OBJECTIVES:
(a) In the passage about the Padula affidavit, why does it say the December 10, 1966 affidavit was made?
(b) Could you retype the records, starting at the line that contains "locality: Santa Rosa." and stopping after the line that contains "state / province: El Quiché", without the pictures?

---- TEXT PASSAGE

The execution of a contract to purchase from the FHA the building and lands presently known as Gregory Park Section 1.

 Significantly, the aforementioned December 10, 1966 Padula affidavit averred that Mid-Center "is the sole stockholder of Gregory Park Section 3, Inc."; that "all the shares of stock" of GP 3 were to be delivered to Michael Bell, as agent for the Birnbaums; that Mid-Center had good title to the shares and "that no other person or persons have any interest therein"; that the stock had not been sold, pledged, or encumbered; and that Mid-Center "has the full right to deliver the said stock to Michael J. Bell, Agent . . .". The affidavit also stated that it was made "to induce Michael J. Bell, Agent, to consummate the loan of $250,000 with Arthur H. Padula Construction Corp." The audacious falsity of the sworn and unsworn averments by Padula, in both his representative capacity (for the debtor corporations), and individually, is immediately apparent.

--------
---- GIVEN DATA

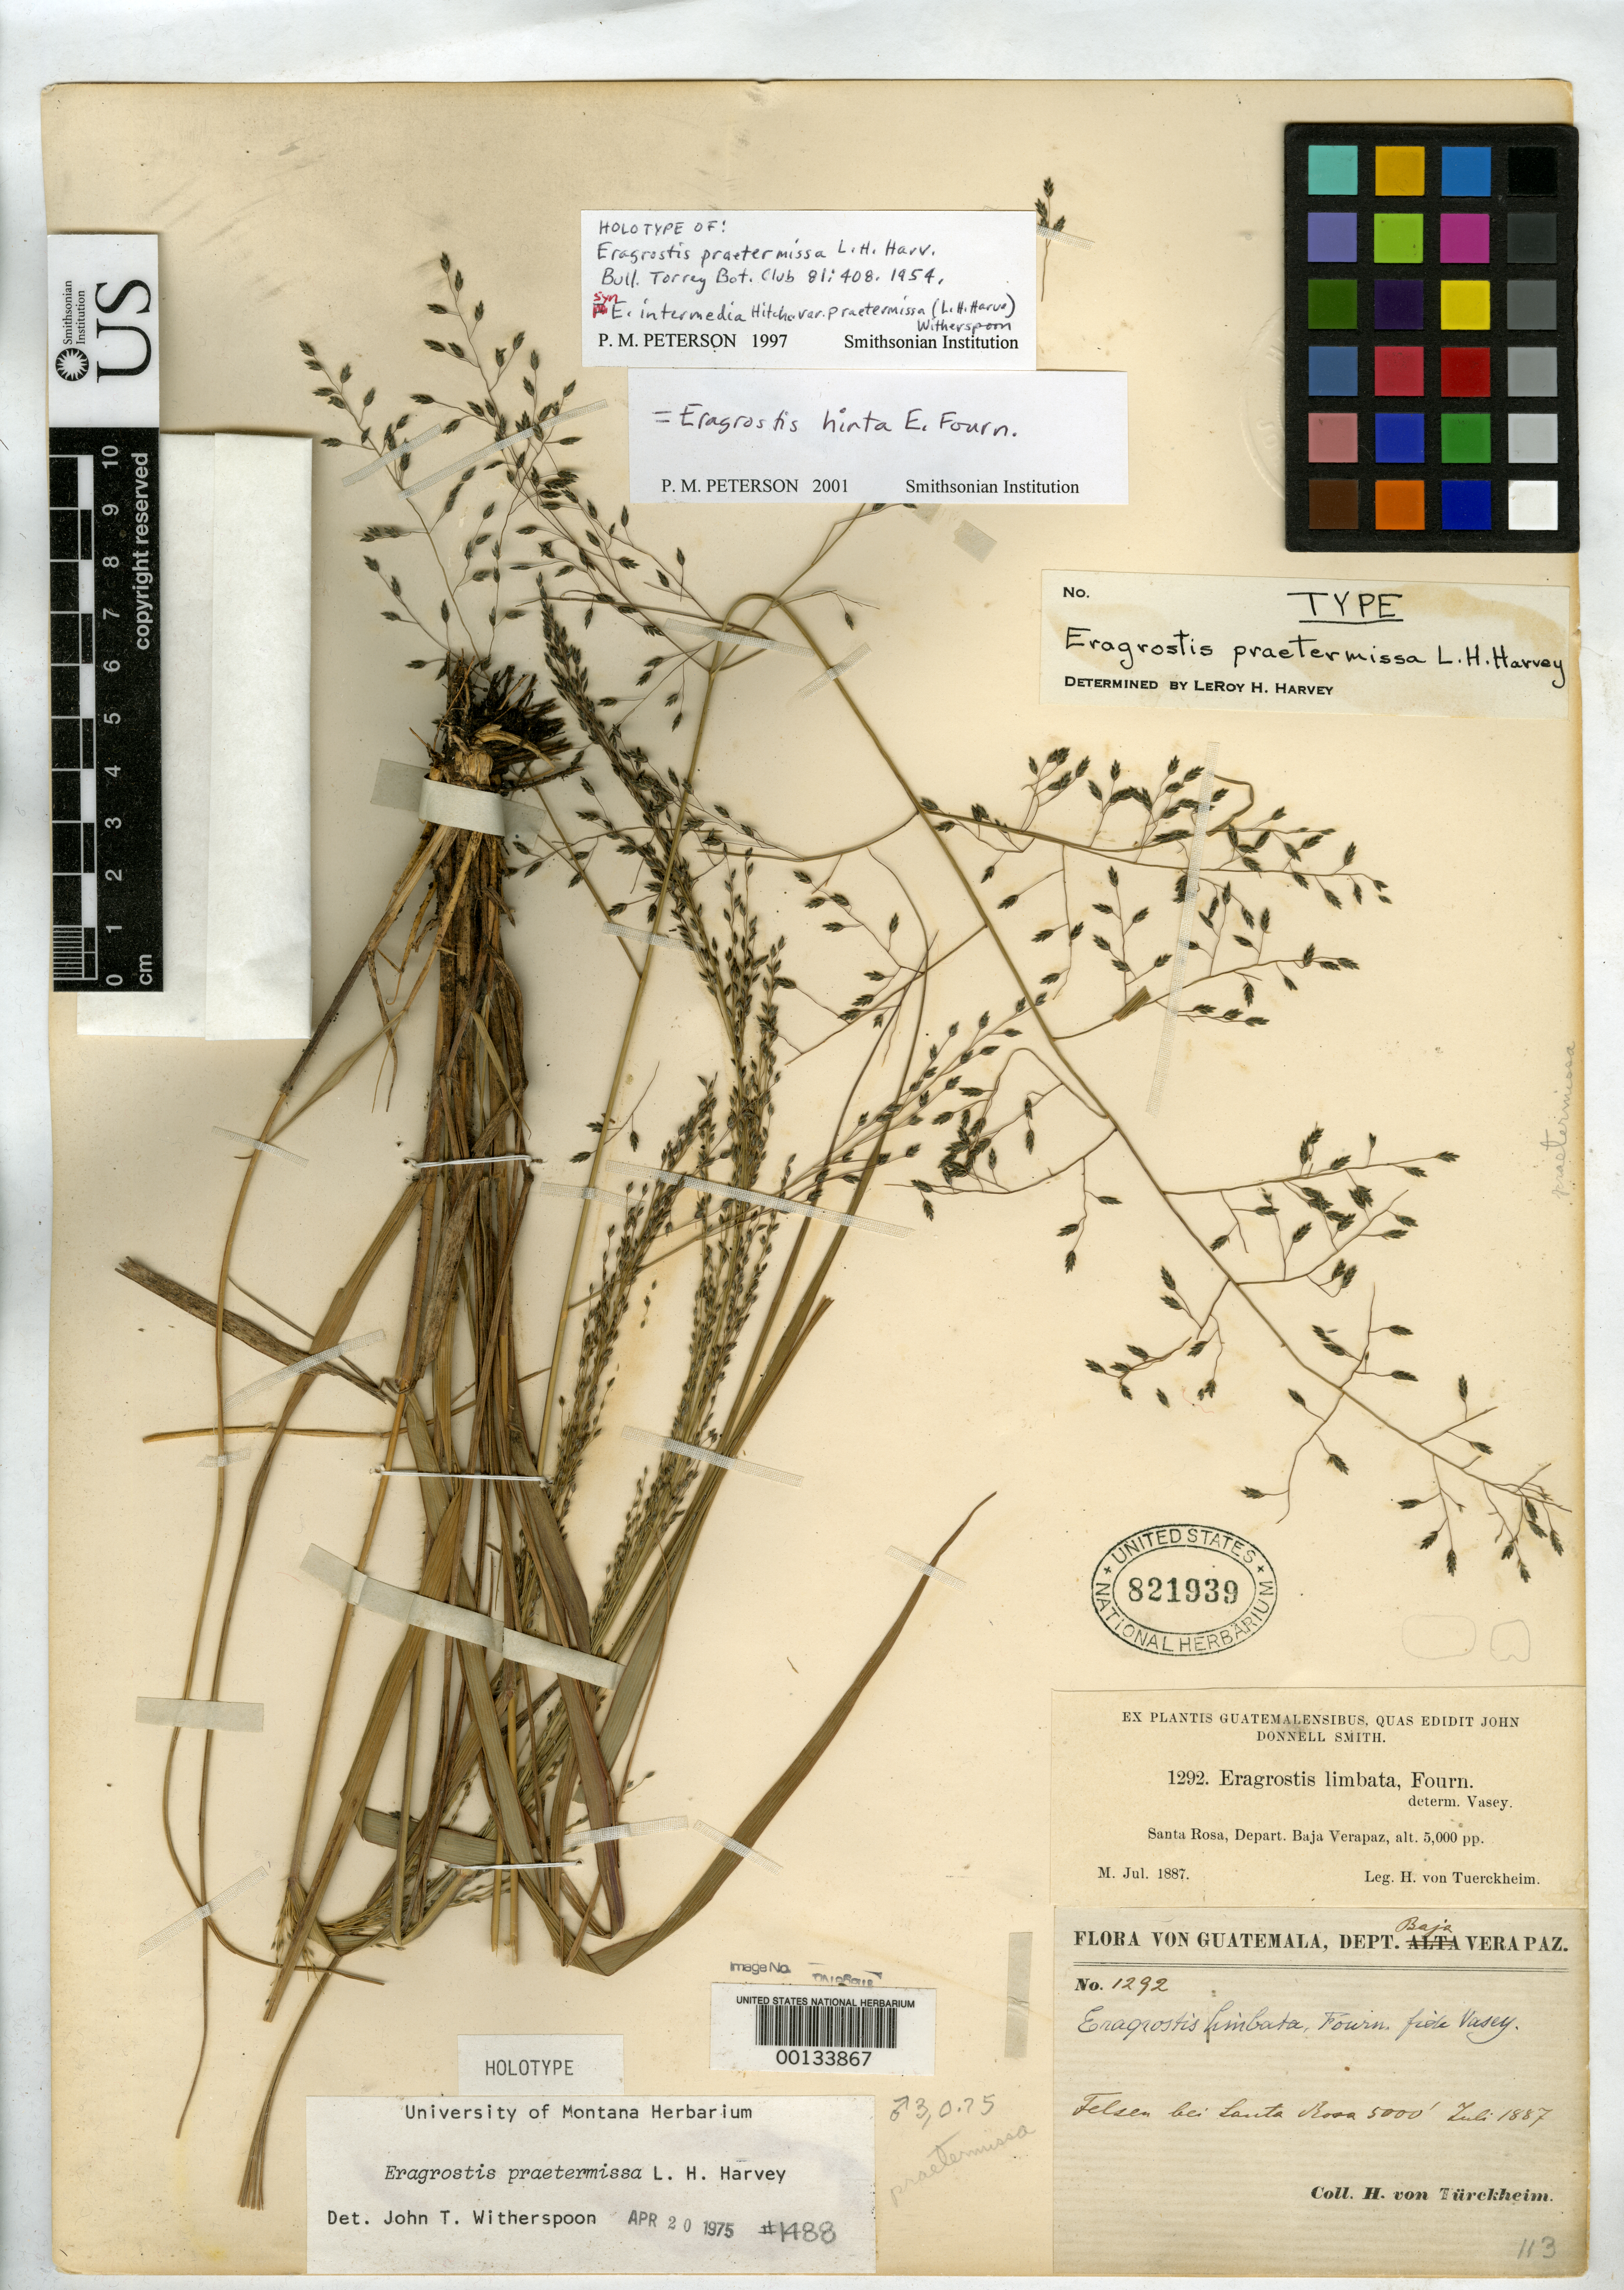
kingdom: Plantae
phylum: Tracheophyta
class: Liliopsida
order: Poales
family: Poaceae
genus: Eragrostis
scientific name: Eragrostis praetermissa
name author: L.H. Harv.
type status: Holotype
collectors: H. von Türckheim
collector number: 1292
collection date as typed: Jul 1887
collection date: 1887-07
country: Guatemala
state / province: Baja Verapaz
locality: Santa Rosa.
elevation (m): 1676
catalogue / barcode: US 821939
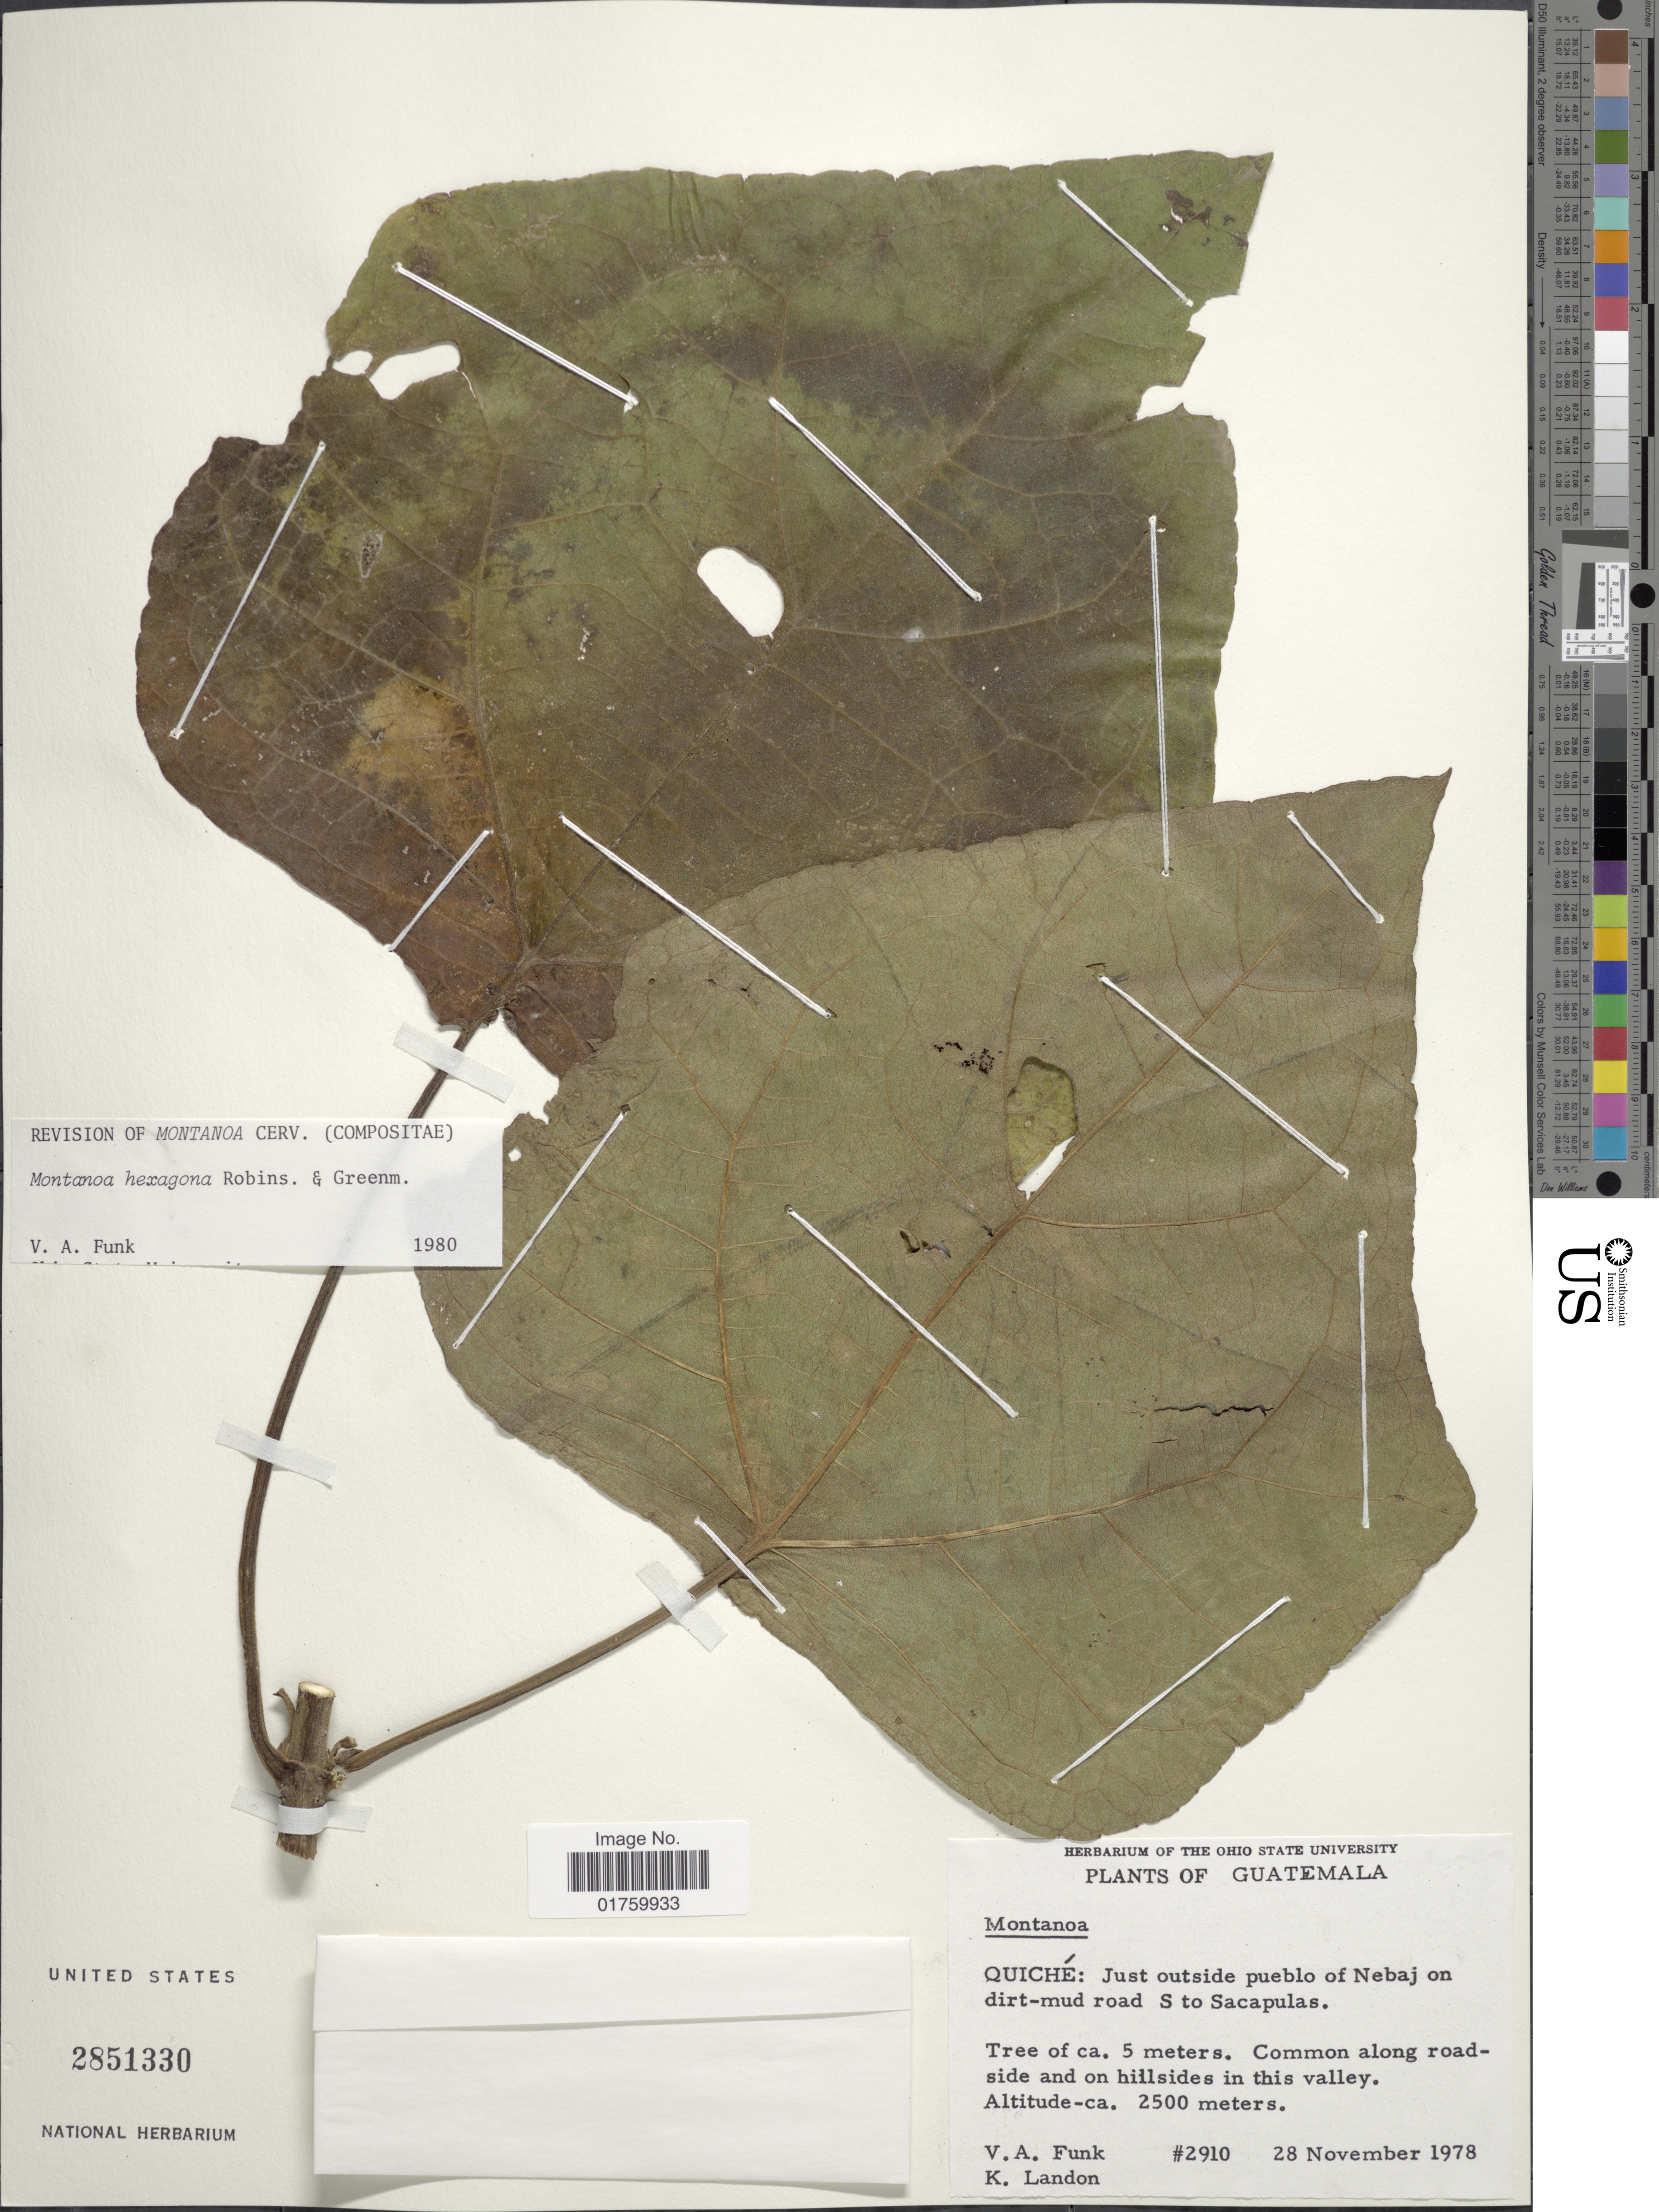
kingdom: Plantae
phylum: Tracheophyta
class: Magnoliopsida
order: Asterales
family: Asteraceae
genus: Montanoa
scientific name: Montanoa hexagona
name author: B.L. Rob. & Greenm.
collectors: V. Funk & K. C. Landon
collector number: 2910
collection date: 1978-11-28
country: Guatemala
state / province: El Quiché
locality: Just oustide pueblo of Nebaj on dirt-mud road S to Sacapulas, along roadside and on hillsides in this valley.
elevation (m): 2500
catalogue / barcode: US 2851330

--------

EXERCISE SOLUTIONS:
(a) The affidavit says it was made to induce Michael J. Bell, as agent, to consummate the $250,000 loan with Arthur H. Padula Construction Corp.

(b)
locality: Santa Rosa.
elevation (m): 1676
catalogue / barcode: US 821939
kingdom: Plantae
phylum: Tracheophyta
class: Magnoliopsida
order: Asterales
family: Asteraceae
genus: Montanoa
scientific name: Montanoa hexagona
name author: B.L. Rob. & Greenm.
collectors: V. Funk & K. C. Landon
collector number: 2910
collection date: 1978-11-28
country: Guatemala
state / province: El Quiché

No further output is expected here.